Völlig verdient behielt die Mannschaft von Trainer Christian Breiler mit 44:31 (21:15) die Oberhand.

Herausragende Leistungen in einer geschlossen starken Mannschaft zeigten die beiden Rekord-Schützen Timo Kaiser und Nils Lenort. Beide trugen sich mit je 14 Treffern in die Torschützenliste ein. Auch die Torhüter Julian Dins und Nils Schohl, die manch klare Chance der Gäste vereitelten und der Abwehr den Rücken stärkten, halfen der Mannschaft zum Sieg. Besonders zu erwähnen ist die Tatsache, dass der TSG-Nachwuchs trotz der harten Spielweise der Gäste und der unsicheren Pfeiferei der Schiedsrichter die Nerven behielten und unbeirrt sein Spiel aufzog.
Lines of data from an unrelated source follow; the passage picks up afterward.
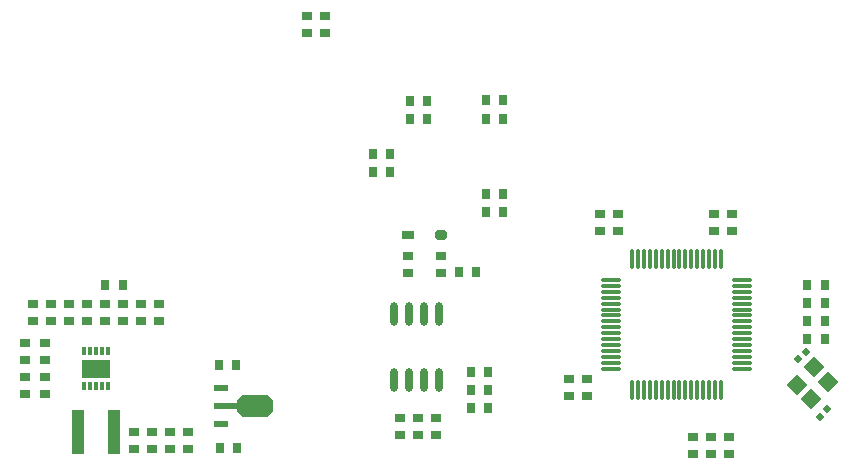
<source format=gtp>
G04*
G04 #@! TF.GenerationSoftware,Altium Limited,Altium Designer,24.0.1 (36)*
G04*
G04 Layer_Color=8421504*
%FSLAX44Y44*%
%MOMM*%
G71*
G04*
G04 #@! TF.SameCoordinates,5B0ED70E-373C-42BA-93D7-FD99D67A1B07*
G04*
G04*
G04 #@! TF.FilePolarity,Positive*
G04*
G01*
G75*
%ADD20R,0.8500X0.7500*%
%ADD21R,0.7500X0.8500*%
%ADD22O,0.6096X2.0320*%
%ADD23O,0.3000X1.8000*%
%ADD24O,1.8000X0.3000*%
%ADD25R,1.0000X0.8000*%
G04:AMPARAMS|DCode=26|XSize=1mm|YSize=0.8mm|CornerRadius=0mm|HoleSize=0mm|Usage=FLASHONLY|Rotation=0.000|XOffset=0mm|YOffset=0mm|HoleType=Round|Shape=Octagon|*
%AMOCTAGOND26*
4,1,8,0.5000,-0.2000,0.5000,0.2000,0.3000,0.4000,-0.3000,0.4000,-0.5000,0.2000,-0.5000,-0.2000,-0.3000,-0.4000,0.3000,-0.4000,0.5000,-0.2000,0.0*
%
%ADD26OCTAGOND26*%

G04:AMPARAMS|DCode=27|XSize=1.3mm|YSize=1.2mm|CornerRadius=0mm|HoleSize=0mm|Usage=FLASHONLY|Rotation=225.000|XOffset=0mm|YOffset=0mm|HoleType=Round|Shape=Rectangle|*
%AMROTATEDRECTD27*
4,1,4,0.0354,0.8839,0.8839,0.0354,-0.0354,-0.8839,-0.8839,-0.0354,0.0354,0.8839,0.0*
%
%ADD27ROTATEDRECTD27*%

%ADD28P,0.7071X4X90.0*%
%ADD29R,0.3000X0.8000*%
%ADD30R,2.4000X1.5200*%
%ADD31R,1.1000X3.7000*%
G04:AMPARAMS|DCode=32|XSize=1.8mm|YSize=3mm|CornerRadius=0mm|HoleSize=0mm|Usage=FLASHONLY|Rotation=90.000|XOffset=0mm|YOffset=0mm|HoleType=Round|Shape=Octagon|*
%AMOCTAGOND32*
4,1,8,-1.5000,-0.4500,-1.5000,0.4500,-1.0500,0.9000,1.0500,0.9000,1.5000,0.4500,1.5000,-0.4500,1.0500,-0.9000,-1.0500,-0.9000,-1.5000,-0.4500,0.0*
%
%ADD32OCTAGOND32*%

%ADD33R,1.2000X0.6000*%
%ADD34R,2.1000X0.6000*%
D20*
X764540Y1115430D02*
D03*
Y1129930D02*
D03*
X779780Y1115430D02*
D03*
Y1129930D02*
D03*
X877316Y911976D02*
D03*
Y926476D02*
D03*
X849376Y926476D02*
D03*
Y911976D02*
D03*
X858266Y789570D02*
D03*
Y775070D02*
D03*
X1123950Y947790D02*
D03*
Y962290D02*
D03*
X617728Y763386D02*
D03*
Y777886D02*
D03*
X632968Y763386D02*
D03*
Y777886D02*
D03*
X547370Y886090D02*
D03*
Y871590D02*
D03*
X562610Y886090D02*
D03*
Y871590D02*
D03*
X663448Y763386D02*
D03*
Y777886D02*
D03*
X648208Y763386D02*
D03*
Y777886D02*
D03*
X525780Y809360D02*
D03*
Y823860D02*
D03*
X542290Y809360D02*
D03*
Y823860D02*
D03*
Y852700D02*
D03*
Y838200D02*
D03*
X525780Y852700D02*
D03*
Y838200D02*
D03*
X638810Y871590D02*
D03*
Y886090D02*
D03*
X593090Y871590D02*
D03*
Y886090D02*
D03*
X532130Y871590D02*
D03*
Y886090D02*
D03*
X577850Y871590D02*
D03*
Y886090D02*
D03*
X623570Y871590D02*
D03*
Y886090D02*
D03*
X608330Y886090D02*
D03*
Y871590D02*
D03*
X1090930Y773060D02*
D03*
Y758560D02*
D03*
X843026Y789570D02*
D03*
Y775070D02*
D03*
X1121410Y773060D02*
D03*
Y758560D02*
D03*
X1106170Y773060D02*
D03*
Y758560D02*
D03*
X986282Y807836D02*
D03*
Y822336D02*
D03*
X1001522Y807836D02*
D03*
Y822336D02*
D03*
X873506Y789570D02*
D03*
Y775070D02*
D03*
X1027430Y962290D02*
D03*
Y947790D02*
D03*
X1012190Y962290D02*
D03*
Y947790D02*
D03*
X1108710D02*
D03*
Y962290D02*
D03*
D21*
X834136Y997966D02*
D03*
X819636D02*
D03*
X834136Y1013206D02*
D03*
X819636D02*
D03*
X866140Y1058164D02*
D03*
X851640D02*
D03*
X866140Y1042670D02*
D03*
X851640D02*
D03*
X930010Y1042924D02*
D03*
X915510D02*
D03*
X929894Y1058418D02*
D03*
X915394D02*
D03*
X929778Y979170D02*
D03*
X915278D02*
D03*
X929778Y963422D02*
D03*
X915278D02*
D03*
X907426Y912876D02*
D03*
X892926D02*
D03*
X917586Y812800D02*
D03*
X903086D02*
D03*
X1187820Y871220D02*
D03*
X1202320D02*
D03*
X689726Y834644D02*
D03*
X704226D02*
D03*
X704734Y763778D02*
D03*
X690234D02*
D03*
X607960Y901700D02*
D03*
X593460D02*
D03*
X1202320Y855980D02*
D03*
X1187820D02*
D03*
X917586Y828040D02*
D03*
X903086D02*
D03*
X917586Y797560D02*
D03*
X903086D02*
D03*
X1202320Y886460D02*
D03*
X1187820D02*
D03*
X1202320Y901700D02*
D03*
X1187820D02*
D03*
D22*
X876046Y877570D02*
D03*
X863346D02*
D03*
X850646D02*
D03*
X837946D02*
D03*
X876046Y821690D02*
D03*
X850646D02*
D03*
X837946D02*
D03*
X863346D02*
D03*
D23*
X1114460Y813180D02*
D03*
X1109460D02*
D03*
X1104460D02*
D03*
X1099460D02*
D03*
X1094460D02*
D03*
X1089460D02*
D03*
X1084460Y813180D02*
D03*
X1079460D02*
D03*
X1074460Y813180D02*
D03*
X1069460D02*
D03*
X1064460D02*
D03*
X1059460D02*
D03*
X1054460D02*
D03*
X1049460Y813180D02*
D03*
X1044460D02*
D03*
X1039460Y813180D02*
D03*
X1039460Y924180D02*
D03*
X1044460D02*
D03*
X1049460D02*
D03*
X1054460D02*
D03*
X1059460D02*
D03*
X1064460D02*
D03*
X1069460D02*
D03*
X1074460D02*
D03*
X1079460D02*
D03*
X1084460D02*
D03*
X1089460D02*
D03*
X1094460Y924180D02*
D03*
X1099460D02*
D03*
X1104460Y924180D02*
D03*
X1109460D02*
D03*
X1114460D02*
D03*
D24*
X1021460Y831180D02*
D03*
X1021460Y836180D02*
D03*
Y841180D02*
D03*
X1021460Y846180D02*
D03*
Y851180D02*
D03*
Y856180D02*
D03*
Y861180D02*
D03*
Y866180D02*
D03*
X1021460Y871180D02*
D03*
Y876180D02*
D03*
Y881180D02*
D03*
X1021460Y886180D02*
D03*
Y891180D02*
D03*
Y896180D02*
D03*
Y901180D02*
D03*
Y906180D02*
D03*
X1132714D02*
D03*
Y901180D02*
D03*
Y896180D02*
D03*
Y891180D02*
D03*
Y886180D02*
D03*
Y881180D02*
D03*
Y876180D02*
D03*
Y871180D02*
D03*
Y866180D02*
D03*
Y861180D02*
D03*
Y856180D02*
D03*
Y851180D02*
D03*
Y846180D02*
D03*
Y841180D02*
D03*
Y836180D02*
D03*
Y831180D02*
D03*
D25*
X849346Y944626D02*
D03*
D26*
X877346D02*
D03*
D27*
X1190726Y805375D02*
D03*
X1205575Y820224D02*
D03*
X1193554Y832245D02*
D03*
X1178705Y817396D02*
D03*
D28*
X1186314Y845446D02*
D03*
X1179950Y839082D02*
D03*
X1198238Y790568D02*
D03*
X1204602Y796932D02*
D03*
D29*
X575381Y816074D02*
D03*
X580380D02*
D03*
X585381D02*
D03*
X590380D02*
D03*
X595381D02*
D03*
Y846071D02*
D03*
X590380D02*
D03*
X585381D02*
D03*
X575381D02*
D03*
X580380D02*
D03*
D30*
X585470Y831088D02*
D03*
D31*
X600470Y777748D02*
D03*
X570470D02*
D03*
D32*
X720090Y799592D02*
D03*
D33*
X690898Y784592D02*
D03*
Y814592D02*
D03*
D34*
X695198Y799592D02*
D03*
M02*

</source>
Zunächst sah es freilich nicht nach einem derart klaren Sieg aus, denn die Gäste hatten mit ihrer schnellen Spielweise bis zum 4:6 die Nase vorne. Mit zunehmender Dauer stellte sich die TSG besser auf den Gegner ein, fand zusehends besser ins Spiel und konnte beim 11:10 erstmals die Führung übernehmen. Das 12:12 bedeute den letzten Gleichstand in einer Partie, in der die Breiler-Schützlinge den größeren Spielwitz, das höhere Tempo und das bessere Abschlussverhalten zeigten. Dass der Sieg letztendlich so hoch ausfiel, lag am eindeutigen taktischen Fehler des Gäste-Trainer, der zur Pause den Torhüter wechselte. Erst als nach dem Wechsel die Bürgeler Führung beim 29:20 auf neun Tore angewachsen war, schickte der seine Nummer 1 wieder zwischen die Pfosten. Wiesbadens Torhüter zeigte viele Glanzparaden und verhinderte die Marke von 50 Gegentreffern. Über 40:30 setzte sich die TSG auf 44:30 ab, ehe die Gäste mit ihrem 41 Treffer den Schlusspunkt setzten.

Es spielten: Julian Dins, Nils Schohl; Timo Kaiser (14), Rene Nickolay (4), Patrik Käseberg (6), Nils Lenort (14/6), Stephan Denhard (1), Julian Gathof (3), Heiko Hock (2), Stephan Stanco, Christian Kaiser.